• _What you have to do_: Can you restate every line of text in the material below word for word, leaving the pictures out of your answer?

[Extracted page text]
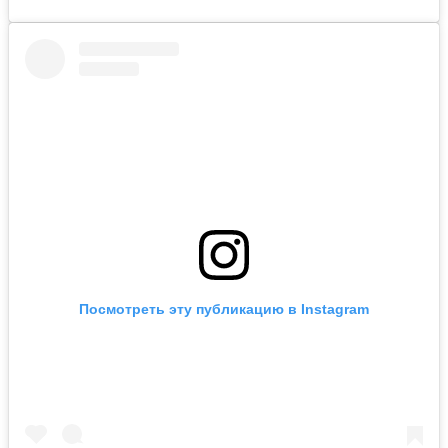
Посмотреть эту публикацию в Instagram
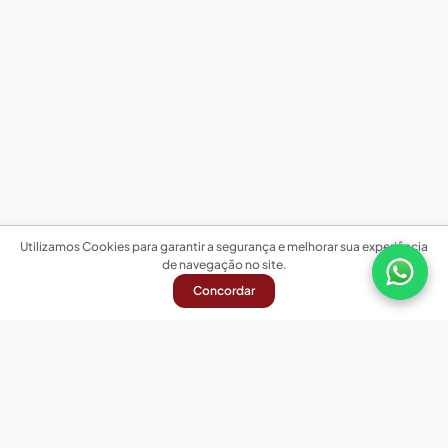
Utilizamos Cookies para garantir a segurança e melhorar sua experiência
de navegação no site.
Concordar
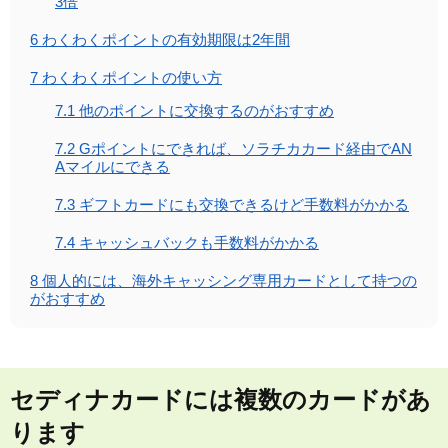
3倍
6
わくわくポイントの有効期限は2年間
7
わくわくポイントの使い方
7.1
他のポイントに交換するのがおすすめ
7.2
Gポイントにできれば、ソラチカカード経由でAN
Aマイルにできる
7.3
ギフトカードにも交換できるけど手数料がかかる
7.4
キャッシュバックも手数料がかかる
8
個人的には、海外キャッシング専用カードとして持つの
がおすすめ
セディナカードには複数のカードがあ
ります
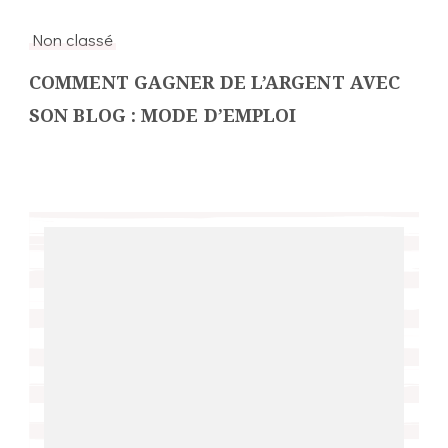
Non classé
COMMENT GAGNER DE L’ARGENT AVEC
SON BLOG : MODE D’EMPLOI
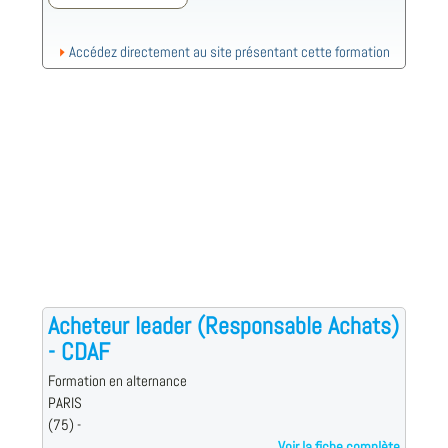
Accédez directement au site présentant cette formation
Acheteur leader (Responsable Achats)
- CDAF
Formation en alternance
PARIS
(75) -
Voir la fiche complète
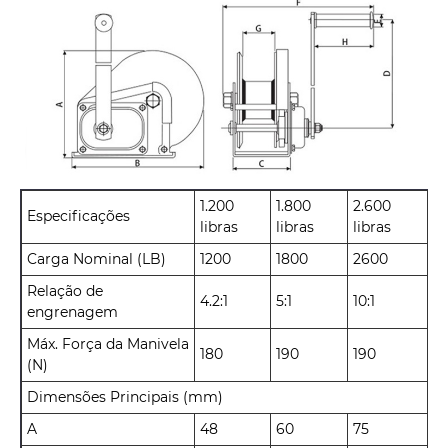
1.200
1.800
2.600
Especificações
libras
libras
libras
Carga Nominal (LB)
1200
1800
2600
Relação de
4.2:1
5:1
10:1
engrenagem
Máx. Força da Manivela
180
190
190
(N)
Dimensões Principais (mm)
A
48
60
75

• _Output for this task_:
Посмотреть эту публикацию в Instagram
Utilizamos Cookies para garantir a segurança e melhorar sua experiência
de navegação no site.
Concordar
3倍
6
わくわくポイントの有効期限は2年間
7
わくわくポイントの使い方
7.1
他のポイントに交換するのがおすすめ
7.2
Gポイントにできれば、ソラチカカード経由でAN
Aマイルにできる
7.3
ギフトカードにも交換できるけど手数料がかかる
7.4
キャッシュバックも手数料がかかる
8
個人的には、海外キャッシング専用カードとして持つの
がおすすめ
セディナカードには複数のカードがあ
ります
Non classé
COMMENT GAGNER DE L’ARGENT AVEC
SON BLOG : MODE D’EMPLOI
Accédez directement au site présentant cette formation
Acheteur leader (Responsable Achats)
- CDAF
Formation en alternance
PARIS
(75) -
Voir la fiche complète
1.200
1.800
2.600
Especificações
libras
libras
libras
Carga Nominal (LB)
1200
1800
2600
Relação de
4.2:1
5:1
10:1
engrenagem
Máx. Força da Manivela
180
190
190
(N)
Dimensões Principais (mm)
A
48
60
75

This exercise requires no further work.